The Roman Forum is located between the Palatine and Capitoline Hills. The Forum houses government buildings and a marketplace. It served as a central space for daily activities in Roman society, as well as a venue for public announcements and legal proceedings. Today, the Forum consists of archeological remains of former structures and is visited annually by numerous tourists and archaeologists.

The Imperial Fora (Fori Imperiali) is located near the Roman Forum, between the Palatine and Capitoline Hills. The Imperial Fora consists of four forums: Forum of Caesar, Forum of Augustus, Forum of Nerva, and Forum of Trajan. The Fora also houses the Temple of Peace, which was not considered an official forum due to a lack of civil function.

=== Public squares and fountains ===
Piazza del Popolo is a public square situated inside the ancient Aurelian Walls at the northern entrance into Rome, originally known as Via Flaminia. The square, previously used for public executions, was linked to the Pincian Hill by Valadier. The hill serves as a lookout mainly as the Pincio Terrace.

Piazza Navona is a public square situated in the heart of the historic centre. Known to Ancient Romans as “Circus Agonalis” (“competition arena” in Italian). An example of Baroque architecture, Piazza Navona is home to three famous fountains: Fountain of the Four Rivers, Fontana Del Moro, and Fountain of Neptune.

Piazza della Rotonda is a public square known for its bird market in Ancient Rome. It is now most known for the Pantheon, a temple built to honour the gods. Since the 7th century, it has been used as a church dedicated to St. Mary.

Piazza di Spagna is a public square named after the Palazzo di Spagna. The square is connected to Trinita dei Monti via the Spanish Steps, consisting of 135 steps in total, which were funded by the French diplomat Holy See Étienne Gueffier after his death in 1660.

The Trevi Fountain, located in the Trevi district, is the largest Baroque fountain in the city. The fountain is traditionally filled with coins thrown over the shoulder by visitors, in accordance with a custom believed to ensure a return to Rome or the prospect of finding love.

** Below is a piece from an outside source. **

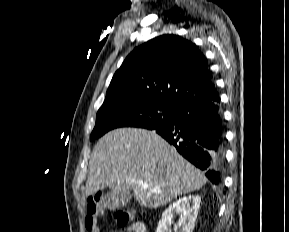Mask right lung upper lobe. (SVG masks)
Wrapping results in <instances>:
<instances>
[{"instance_id": "obj_1", "label": "right lung upper lobe", "mask_w": 289, "mask_h": 232, "mask_svg": "<svg viewBox=\"0 0 289 232\" xmlns=\"http://www.w3.org/2000/svg\"><path fill=\"white\" fill-rule=\"evenodd\" d=\"M129 96L175 108L219 97L205 56L193 43L173 34L136 47L115 72L106 98Z\"/></svg>"}]
</instances>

=== Palaces and modern monuments ===
The Victor Emmanuelle II Monument is located in between the Piazza Venezia and Capitoline Hill, built to honour the first king of a unified Italy, Victor Emmanuelle II. The monument is referred to as “The Typewriter” or “Wedding Cake” due to its size and colour. It can also be referred to as Altare della Patria, after the altar the monument preserves. The altar is home to the Tomb of the Unknown Soldier.

Palazzo Senatorio located on the Capitoline Hill and designed by Michelangelo, houses the Roman City Hall.

Palazzo Nuovo located on the Capitoline Hill was built across from and in the exact image of Palazzo dei Conservatori to ensure symmetry of the Campidoglio.

Castel Sant’Angelo is a mausoleum commissioned by the Roman Empire Hadrian for himself and his family. Once the tallest structure in Rome with decorations, it now functions as a museum, with much of its original ornamentation lost over time.

== Tourism ==
The historic district of Rome has undergone several redevelopments in the 20th and 21st centuries to commercialize the rioni for tourism. Introduction of guided tours, development of shopping complexes and artisan markets, gentrification of vintage shops, and emergence of bars and modern nightlife have occurred in many rioni like Campo Marzio, Monti, Pigna, and Trastevere.

Restoration and urbanization in Celio and Borgo has further aided tourism in these rioni. Celio’s Parco archeologico del Celio underwent significant renovations as part of the Municipality of Rome’s broader CArMe (Monumental Archaeological Center) project. It reopened in January 2024 with new museums, architectural structures, and environmental spaces. In late 2024, Borgo’s Piazza Pia was significantly redeveloped to a major pedestrian-only plaza for the 2025 Jubilee, such that it connected Castel Sant’Angelo to St. Peter’s Square. It featured upgraded street lighting and green spaces, improved accessibility pathways, and new architecture, like fountains and stairs.